The EPL therefore manipulates its data on ball circumferences. It first determines, for each ball, whether the ball’s circumference is non-compliant (that is, for ball i, it checks whether circumferencei < 68 or circumferencei > 70) and then calculates, for each factory, the share of non-compliant balls in the sample.

It finds that the share of non-compliant balls among Factory A’s 125 balls is 20.6%. The EPL is willing to tolerate a non-compliance rate of at most 15% – the rate of its current supplier. Can you conclude from the sample evidence that the factory’s true non-compliance rate is unlikely to fall below 15%? Support your conclusion by:

(a) Formulating the null and alternative hypotheses.

(b) Calculating the appropriate test statistic using a 5% significance level. Hint : What is the standard error of the sample average under the assumed null-hypothesis?

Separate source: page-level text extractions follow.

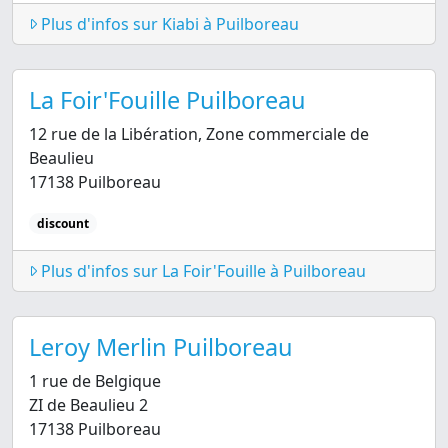
Plus d'infos sur Kiabi à Puilboreau
La Foir'Fouille Puilboreau
12 rue de la Libération, Zone commerciale de
Beaulieu
17138 Puilboreau
discount
Plus d'infos sur La Foir'Fouille à Puilboreau
Leroy Merlin Puilboreau
1 rue de Belgique
ZI de Beaulieu 2
17138 Puilboreau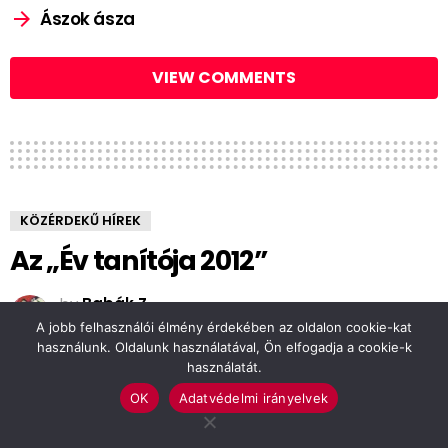
Ászok ásza
VIEW COMMENTS
KÖZÉRDEKŰ HÍREK
Az „Év tanítója 2012”
by
Babák Z
14 éve
A jobb felhasználói élmény érdekében az oldalon cookie-kat
használunk. Oldalunk használatával, Ön elfogadja a cookie-k
használatát.
OK
Adatvédelmi irányelvek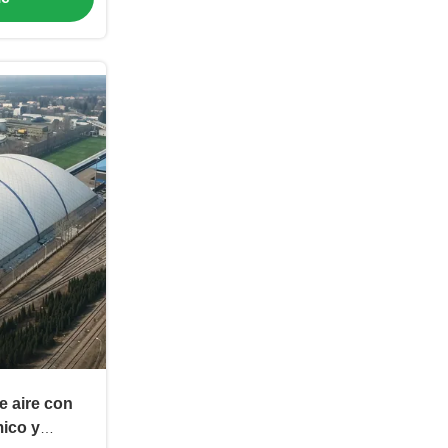
e aire con
mico y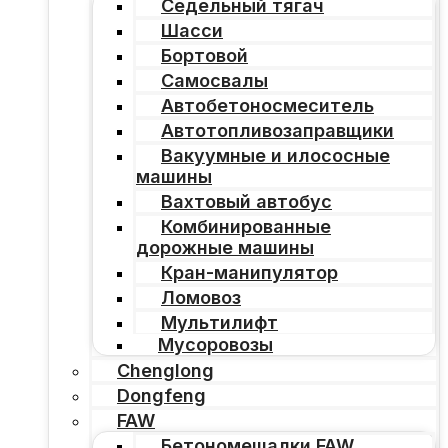
Седельный тягач
Шасси
Бортовой
Самосвалы
Автобетоносмеситель
Автотопливозаправщики
Вакуумные и илососные
машины
Вахтовый автобус
Комбинированные
дорожные машины
Кран-манипулятор
Ломовоз
Мультилифт
Мусоровозы
Chenglong
Dongfeng
FAW
Бетономешалки FAW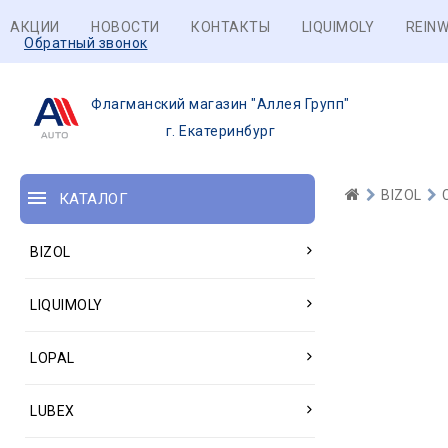
АКЦИИ
НОВОСТИ
КОНТАКТЫ
LIQUIMOLY
REINW
Обратный звонок
Флагманский магазин "Аллея Групп"
г. Екатеринбург
BIZOL
КАТАЛОГ
BIZOL
LIQUIMOLY
LOPAL
LUBEX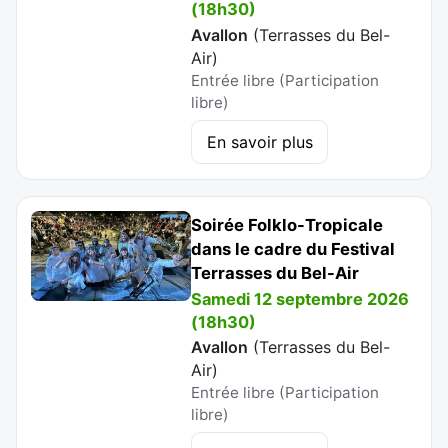
(18h30)
Avallon
(
Terrasses du Bel-
Air
)
Entrée libre (Participation
libre)
En savoir plus
Soirée Folklo-Tropicale
dans le cadre du Festival
Terrasses du Bel-Air
Samedi 12 septembre 2026
(18h30)
Avallon
(
Terrasses du Bel-
Air
)
Entrée libre (Participation
libre)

(c) Calculating the associated p-value.

(d) Interpreting the p-value.

Please enter your answers in decimal form. (i.e., use 0.5 for 50%).

Question II [20 points]

Every summer, there is considerable coverage of wildfires in the United States, and the sever-ity and extent of wildfires is a climate change indicator tracked by the Environmental Protection Agency (EPA).

The EPA publishes data on wildfire acres burned annually by state, for states that experience a wildfire in a given year, and has just released data for 2023. The dataset ”EPA Wildfires Data”, found as a separate tab in the Problem Set 1 Template Excel file, contains four variables - year, state, acres, and landarea, where acres is the number of acres burnt by wildfires in that year in the state and landarea is the state’s area in square miles, which is constant across years. The sample covers the period 1984-2023.

Use the dataset to answer the following questions.

1. Create a new variable called acrespermile, defined as acres divided by landarea. For each observation – each year and state combination – , the variable measures the number of acres burnt per square mile; going forward, the problem calls this variable “normalized acres burnt”. Determine the sample mean and sample standard deviation of the variable acrespermile. What is the mean normalized number of acres burnt over the time period? What is the sample standard deviation of the normalized number of acres burnt?

2. The EPA asserts that in the average state and year, wildfires burn 1.32 acres per square mile. Use the data to test this hypothesis at the 5% level by:

(a) Formulating the null and alternative hypotheses.

(b) Calculating the test static for your test in Excel (be sure to show the relevant formula in Excel).

(c) Calculating the p-value for your test in Excel (be sure to show the relevant formula in Excel).

(d) Interpreting your test results: based on the test statistic and the p-value, do you reject the null hypothesis, and if so why?

3. The EPA also believes that the extent of wildfires has increased over time: the average size of wildfires – in terms of acres burnt per square mile – since 2010 is larger than the average size of wildfires over prior years. The year-over-year variation in wildfire size may also have changed in the period since 2010 relative to the earlier years. Run a two-sample t test in Excel to explore the possibility that the mean normalized acres burnt after and including 2010 exceeds the mean normalized acres burnt in wildfires pre-2010. Again, use a 5% significance level.

Hint : This test requires you to have two samples, as in the Lecture 3 Excel workbook.

As above:

(a) Formulate the null and alternative hypotheses.

(b) Run the appropriate test in Excel (do not forget to show the output in your Excel work-book).

(c) Interpret your test results: based on the results, what is the p-value? Do you reject the null hypothesis, and if so why?